DanceOPDGitHub

Methodology & Architecture

The core innovation of DanceOPD is the unification of distinct generative capabilities—text-to-image synthesis, local editing, and global styling—into a single student flow-matching network. This is achieved by formulating tasks as velocity fields over a shared latent space and training the student model using on-policy trajectory matching.

Mathematical Framework

Let $z_t$ represent the latent state at time step $t \in [0, 1]$ in a continuous flow-matching formulation. The objective is to define a velocity field that guides a source distribution (Gaussian noise) to a target distribution (clean image data). Specialized models are trained to estimate these velocity fields:

Velocity Field Formulation
v_m(z_t, t; x) ≈ dx_t / dt

Here, $v_m$ represents the velocity field for a specific task $m$ (such as image editing or generation) conditioned on the input context $x$. In a standard multi-task system, training a student model to predict the average of these fields causes path conflicts. DanceOPD avoids this by isolating the updates through a hard-routed sample-wise optimization path.

Hard-Routed Sample-Wise Optimization

During training, each input sample is assigned to exactly one target task. If a sample is designated for local image editing, the student model is trained exclusively to match the velocity field of the local edit teacher.

By ensuring that the model is only exposed to one task's trajectory per sample, we prevent the gradient cancellation that occurs when conflicting task updates are combined. This hard routing allows the model's weight layers to accommodate distinct paths for different generation behaviors, maintaining high fidelity across all output types.

On-Policy Trajectory Querying

Traditional distillation processes are off-policy: they train the student using static paths generated by the teacher. When the student runs independently, however, small errors accumulate, leading to path drift.
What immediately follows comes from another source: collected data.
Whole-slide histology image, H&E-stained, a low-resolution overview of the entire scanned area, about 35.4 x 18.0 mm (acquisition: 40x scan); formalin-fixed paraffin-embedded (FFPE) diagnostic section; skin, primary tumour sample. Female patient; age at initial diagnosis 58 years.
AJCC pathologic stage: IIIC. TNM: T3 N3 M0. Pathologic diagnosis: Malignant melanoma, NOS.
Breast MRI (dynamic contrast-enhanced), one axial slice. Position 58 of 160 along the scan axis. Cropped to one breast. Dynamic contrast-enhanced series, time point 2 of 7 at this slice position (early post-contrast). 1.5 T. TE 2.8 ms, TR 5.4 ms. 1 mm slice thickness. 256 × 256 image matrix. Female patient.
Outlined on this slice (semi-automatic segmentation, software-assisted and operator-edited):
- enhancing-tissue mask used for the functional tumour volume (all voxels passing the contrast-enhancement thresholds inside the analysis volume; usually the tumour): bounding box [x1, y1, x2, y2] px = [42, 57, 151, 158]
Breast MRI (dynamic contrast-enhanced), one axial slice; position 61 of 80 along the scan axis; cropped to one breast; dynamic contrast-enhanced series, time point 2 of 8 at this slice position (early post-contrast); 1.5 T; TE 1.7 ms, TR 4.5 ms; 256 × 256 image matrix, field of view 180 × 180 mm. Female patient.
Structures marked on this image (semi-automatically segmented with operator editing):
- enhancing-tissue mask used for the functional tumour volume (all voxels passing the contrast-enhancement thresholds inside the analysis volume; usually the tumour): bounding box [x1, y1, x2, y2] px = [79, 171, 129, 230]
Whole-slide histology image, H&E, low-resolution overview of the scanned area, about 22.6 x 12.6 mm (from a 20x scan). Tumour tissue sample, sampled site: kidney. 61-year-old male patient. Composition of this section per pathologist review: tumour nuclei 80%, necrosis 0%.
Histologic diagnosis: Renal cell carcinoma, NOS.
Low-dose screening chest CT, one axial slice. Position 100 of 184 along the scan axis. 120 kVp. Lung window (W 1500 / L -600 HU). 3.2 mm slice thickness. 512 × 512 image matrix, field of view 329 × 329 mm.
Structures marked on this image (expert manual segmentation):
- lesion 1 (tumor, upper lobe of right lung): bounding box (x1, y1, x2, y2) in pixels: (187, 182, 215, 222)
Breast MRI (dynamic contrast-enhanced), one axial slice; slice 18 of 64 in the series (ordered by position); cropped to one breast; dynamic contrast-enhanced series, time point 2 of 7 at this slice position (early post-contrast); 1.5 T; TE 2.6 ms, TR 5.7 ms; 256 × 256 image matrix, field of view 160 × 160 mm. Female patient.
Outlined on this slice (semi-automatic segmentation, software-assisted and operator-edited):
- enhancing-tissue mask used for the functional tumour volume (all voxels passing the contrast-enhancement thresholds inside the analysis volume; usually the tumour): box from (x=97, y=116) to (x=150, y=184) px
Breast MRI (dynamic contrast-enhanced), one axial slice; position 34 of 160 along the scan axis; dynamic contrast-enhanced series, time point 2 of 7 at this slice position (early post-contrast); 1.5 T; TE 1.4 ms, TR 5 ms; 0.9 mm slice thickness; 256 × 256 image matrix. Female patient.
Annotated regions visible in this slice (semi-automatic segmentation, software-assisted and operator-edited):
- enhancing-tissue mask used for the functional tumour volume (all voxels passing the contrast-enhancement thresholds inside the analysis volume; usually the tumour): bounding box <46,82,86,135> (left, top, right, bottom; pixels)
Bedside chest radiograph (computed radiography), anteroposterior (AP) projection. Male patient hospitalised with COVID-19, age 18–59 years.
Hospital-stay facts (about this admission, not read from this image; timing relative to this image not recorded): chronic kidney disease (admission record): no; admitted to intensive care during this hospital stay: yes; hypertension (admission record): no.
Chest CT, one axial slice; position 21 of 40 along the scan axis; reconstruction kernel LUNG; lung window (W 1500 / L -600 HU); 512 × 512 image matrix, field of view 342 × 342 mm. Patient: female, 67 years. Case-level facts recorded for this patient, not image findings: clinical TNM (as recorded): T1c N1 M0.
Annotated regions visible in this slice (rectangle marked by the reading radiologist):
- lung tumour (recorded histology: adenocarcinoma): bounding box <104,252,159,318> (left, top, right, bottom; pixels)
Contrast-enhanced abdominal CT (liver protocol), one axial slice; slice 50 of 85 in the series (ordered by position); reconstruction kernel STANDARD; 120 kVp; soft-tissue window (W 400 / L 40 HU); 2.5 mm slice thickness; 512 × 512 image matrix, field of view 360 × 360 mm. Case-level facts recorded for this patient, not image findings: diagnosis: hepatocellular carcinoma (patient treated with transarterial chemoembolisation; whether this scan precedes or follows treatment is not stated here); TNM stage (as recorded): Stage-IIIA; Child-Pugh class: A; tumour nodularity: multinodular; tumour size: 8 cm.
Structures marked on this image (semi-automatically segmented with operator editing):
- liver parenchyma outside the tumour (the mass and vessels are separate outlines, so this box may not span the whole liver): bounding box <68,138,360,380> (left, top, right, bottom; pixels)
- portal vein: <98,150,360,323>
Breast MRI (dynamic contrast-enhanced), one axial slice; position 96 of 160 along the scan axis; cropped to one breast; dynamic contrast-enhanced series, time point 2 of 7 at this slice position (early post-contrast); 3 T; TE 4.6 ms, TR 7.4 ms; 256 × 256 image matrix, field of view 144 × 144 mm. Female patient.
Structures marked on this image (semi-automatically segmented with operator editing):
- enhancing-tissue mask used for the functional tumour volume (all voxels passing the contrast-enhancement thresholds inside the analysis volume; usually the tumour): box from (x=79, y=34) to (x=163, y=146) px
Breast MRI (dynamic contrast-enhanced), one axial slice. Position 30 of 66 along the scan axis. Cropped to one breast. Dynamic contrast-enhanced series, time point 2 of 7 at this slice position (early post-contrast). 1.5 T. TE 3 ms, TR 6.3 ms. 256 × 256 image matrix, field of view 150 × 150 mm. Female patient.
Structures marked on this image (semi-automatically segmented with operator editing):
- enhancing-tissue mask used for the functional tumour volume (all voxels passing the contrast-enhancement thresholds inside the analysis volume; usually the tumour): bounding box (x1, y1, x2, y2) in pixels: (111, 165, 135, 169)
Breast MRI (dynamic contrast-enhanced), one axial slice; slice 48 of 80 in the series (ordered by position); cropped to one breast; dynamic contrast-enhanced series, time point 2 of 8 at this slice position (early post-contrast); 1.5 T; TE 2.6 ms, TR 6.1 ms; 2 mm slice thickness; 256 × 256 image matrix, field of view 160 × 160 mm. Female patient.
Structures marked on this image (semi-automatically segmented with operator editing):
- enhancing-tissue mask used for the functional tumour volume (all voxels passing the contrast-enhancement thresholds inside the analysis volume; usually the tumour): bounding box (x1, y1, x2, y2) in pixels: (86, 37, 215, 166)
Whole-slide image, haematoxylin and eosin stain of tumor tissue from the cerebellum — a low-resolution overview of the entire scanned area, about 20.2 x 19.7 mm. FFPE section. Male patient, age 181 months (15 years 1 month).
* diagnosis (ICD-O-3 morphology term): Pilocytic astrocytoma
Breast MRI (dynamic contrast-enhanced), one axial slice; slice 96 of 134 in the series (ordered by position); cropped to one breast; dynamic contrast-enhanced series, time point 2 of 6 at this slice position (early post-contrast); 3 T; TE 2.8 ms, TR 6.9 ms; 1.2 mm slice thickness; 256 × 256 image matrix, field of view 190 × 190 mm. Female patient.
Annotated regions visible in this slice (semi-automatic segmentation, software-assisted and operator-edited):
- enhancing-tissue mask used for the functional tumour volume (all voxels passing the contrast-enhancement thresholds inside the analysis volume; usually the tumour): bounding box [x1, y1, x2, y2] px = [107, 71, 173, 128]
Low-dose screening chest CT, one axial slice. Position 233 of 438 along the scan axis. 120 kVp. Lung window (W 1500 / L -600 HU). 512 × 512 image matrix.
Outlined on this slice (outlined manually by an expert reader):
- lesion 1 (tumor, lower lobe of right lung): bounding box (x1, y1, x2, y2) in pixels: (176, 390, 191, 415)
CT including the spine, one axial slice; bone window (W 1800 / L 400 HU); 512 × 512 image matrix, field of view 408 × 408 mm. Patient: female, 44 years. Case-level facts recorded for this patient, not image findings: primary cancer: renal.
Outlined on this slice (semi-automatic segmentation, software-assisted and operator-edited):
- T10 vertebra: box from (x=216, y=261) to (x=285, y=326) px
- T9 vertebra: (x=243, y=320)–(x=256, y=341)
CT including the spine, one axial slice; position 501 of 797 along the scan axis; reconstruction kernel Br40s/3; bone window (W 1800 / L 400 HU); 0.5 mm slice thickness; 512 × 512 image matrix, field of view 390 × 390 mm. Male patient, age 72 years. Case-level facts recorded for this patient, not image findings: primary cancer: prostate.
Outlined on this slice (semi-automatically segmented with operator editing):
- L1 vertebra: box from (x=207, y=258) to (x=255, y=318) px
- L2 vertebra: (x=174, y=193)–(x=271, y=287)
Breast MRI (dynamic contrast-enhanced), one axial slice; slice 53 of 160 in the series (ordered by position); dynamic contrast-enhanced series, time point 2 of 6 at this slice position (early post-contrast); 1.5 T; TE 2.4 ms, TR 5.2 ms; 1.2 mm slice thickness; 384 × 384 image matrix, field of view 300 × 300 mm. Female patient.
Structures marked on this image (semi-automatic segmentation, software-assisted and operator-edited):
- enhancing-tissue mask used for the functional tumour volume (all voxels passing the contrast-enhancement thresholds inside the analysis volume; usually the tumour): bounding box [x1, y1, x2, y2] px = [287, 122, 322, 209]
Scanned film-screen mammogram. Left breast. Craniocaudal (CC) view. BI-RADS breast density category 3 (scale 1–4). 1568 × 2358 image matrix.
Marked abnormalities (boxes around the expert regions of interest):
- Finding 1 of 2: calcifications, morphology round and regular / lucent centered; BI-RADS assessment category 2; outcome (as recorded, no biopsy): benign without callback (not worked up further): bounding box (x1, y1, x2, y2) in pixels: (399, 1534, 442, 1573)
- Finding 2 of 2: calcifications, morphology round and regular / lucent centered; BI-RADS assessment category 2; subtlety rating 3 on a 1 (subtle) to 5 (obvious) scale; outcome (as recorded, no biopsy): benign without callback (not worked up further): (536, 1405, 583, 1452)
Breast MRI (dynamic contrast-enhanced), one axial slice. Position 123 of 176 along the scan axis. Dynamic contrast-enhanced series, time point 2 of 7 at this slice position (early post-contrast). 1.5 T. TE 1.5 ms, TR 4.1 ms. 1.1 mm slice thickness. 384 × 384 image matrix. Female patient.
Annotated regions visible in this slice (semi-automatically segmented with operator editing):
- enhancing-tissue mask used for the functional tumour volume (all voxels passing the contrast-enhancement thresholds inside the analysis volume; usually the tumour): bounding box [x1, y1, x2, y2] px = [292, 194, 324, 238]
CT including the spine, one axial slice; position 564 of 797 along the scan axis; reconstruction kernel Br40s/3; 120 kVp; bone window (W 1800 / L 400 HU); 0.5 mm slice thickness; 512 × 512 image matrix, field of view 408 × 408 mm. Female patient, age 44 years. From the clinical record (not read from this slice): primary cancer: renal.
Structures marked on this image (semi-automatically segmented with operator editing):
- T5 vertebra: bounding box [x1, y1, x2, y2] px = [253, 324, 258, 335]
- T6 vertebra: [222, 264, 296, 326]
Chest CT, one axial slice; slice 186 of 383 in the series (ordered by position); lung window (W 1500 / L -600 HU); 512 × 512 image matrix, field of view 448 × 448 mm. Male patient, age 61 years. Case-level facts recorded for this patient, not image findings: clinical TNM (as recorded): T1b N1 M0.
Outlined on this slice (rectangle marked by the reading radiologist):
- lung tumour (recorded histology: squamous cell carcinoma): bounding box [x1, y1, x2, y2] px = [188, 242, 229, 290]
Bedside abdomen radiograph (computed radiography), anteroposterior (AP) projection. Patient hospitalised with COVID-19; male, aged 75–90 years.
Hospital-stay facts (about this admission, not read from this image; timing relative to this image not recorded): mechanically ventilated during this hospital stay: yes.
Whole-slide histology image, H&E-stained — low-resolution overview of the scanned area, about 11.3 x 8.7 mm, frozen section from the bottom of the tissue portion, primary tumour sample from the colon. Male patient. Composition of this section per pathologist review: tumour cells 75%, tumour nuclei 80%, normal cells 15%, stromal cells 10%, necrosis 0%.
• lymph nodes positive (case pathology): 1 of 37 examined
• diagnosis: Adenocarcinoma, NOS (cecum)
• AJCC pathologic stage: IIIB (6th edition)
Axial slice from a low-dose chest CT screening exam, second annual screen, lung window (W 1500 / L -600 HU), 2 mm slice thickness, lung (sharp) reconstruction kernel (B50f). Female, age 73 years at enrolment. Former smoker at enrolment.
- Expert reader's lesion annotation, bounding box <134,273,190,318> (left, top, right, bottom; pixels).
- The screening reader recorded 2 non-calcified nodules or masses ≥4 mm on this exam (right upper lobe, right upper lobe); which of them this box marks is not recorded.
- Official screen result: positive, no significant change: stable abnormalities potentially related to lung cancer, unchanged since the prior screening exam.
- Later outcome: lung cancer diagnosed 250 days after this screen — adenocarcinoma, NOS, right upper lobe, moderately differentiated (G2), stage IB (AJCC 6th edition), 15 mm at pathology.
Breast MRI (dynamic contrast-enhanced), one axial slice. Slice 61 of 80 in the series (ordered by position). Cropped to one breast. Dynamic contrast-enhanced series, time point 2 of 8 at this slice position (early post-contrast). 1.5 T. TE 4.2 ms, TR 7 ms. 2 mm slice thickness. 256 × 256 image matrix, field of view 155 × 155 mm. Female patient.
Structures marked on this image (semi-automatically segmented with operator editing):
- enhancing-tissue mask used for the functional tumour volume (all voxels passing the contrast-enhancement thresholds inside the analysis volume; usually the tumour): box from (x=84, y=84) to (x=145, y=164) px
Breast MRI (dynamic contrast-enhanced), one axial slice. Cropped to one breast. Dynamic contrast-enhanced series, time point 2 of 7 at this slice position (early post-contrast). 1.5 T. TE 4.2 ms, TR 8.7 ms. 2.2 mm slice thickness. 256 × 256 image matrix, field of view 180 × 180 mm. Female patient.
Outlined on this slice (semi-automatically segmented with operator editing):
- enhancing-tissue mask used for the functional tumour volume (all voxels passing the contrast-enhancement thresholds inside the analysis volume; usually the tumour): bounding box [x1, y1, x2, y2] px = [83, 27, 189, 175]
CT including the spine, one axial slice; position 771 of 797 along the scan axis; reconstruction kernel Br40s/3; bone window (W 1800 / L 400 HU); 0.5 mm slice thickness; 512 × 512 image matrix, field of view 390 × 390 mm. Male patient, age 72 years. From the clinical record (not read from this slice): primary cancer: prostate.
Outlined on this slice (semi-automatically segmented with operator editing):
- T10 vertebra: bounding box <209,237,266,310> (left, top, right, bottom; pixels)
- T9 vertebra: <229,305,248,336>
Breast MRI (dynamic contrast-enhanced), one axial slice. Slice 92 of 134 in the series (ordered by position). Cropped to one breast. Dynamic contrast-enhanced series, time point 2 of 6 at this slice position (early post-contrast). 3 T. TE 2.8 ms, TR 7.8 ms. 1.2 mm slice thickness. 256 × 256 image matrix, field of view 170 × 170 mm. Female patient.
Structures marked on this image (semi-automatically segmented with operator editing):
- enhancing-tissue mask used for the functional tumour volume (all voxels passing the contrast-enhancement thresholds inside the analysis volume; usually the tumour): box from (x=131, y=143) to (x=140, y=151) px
DanceOPD addresses this shift by querying the teacher fields on the student's own generated rollout states. This on-policy supervision ensures that the student is trained on the specific states it actually visits, allowing the model to correct path deviations and produce sharper details in fewer inference steps.

Semantic-Side Single Query

To minimize the computation required for on-policy training, DanceOPD performs only a single query on the semantic portion of the latent space during a generation run. The early steps of the flow matching path determine the layout and composition of the image, while the later steps focus on detail refinement.

By limiting teacher queries to the semantic phase, we obtain the necessary trajectory guidance while avoiding redundant calculations during detail generation. This single query optimization significantly reduces training time and memory requirements, making the distillation framework highly practical for large-scale setups.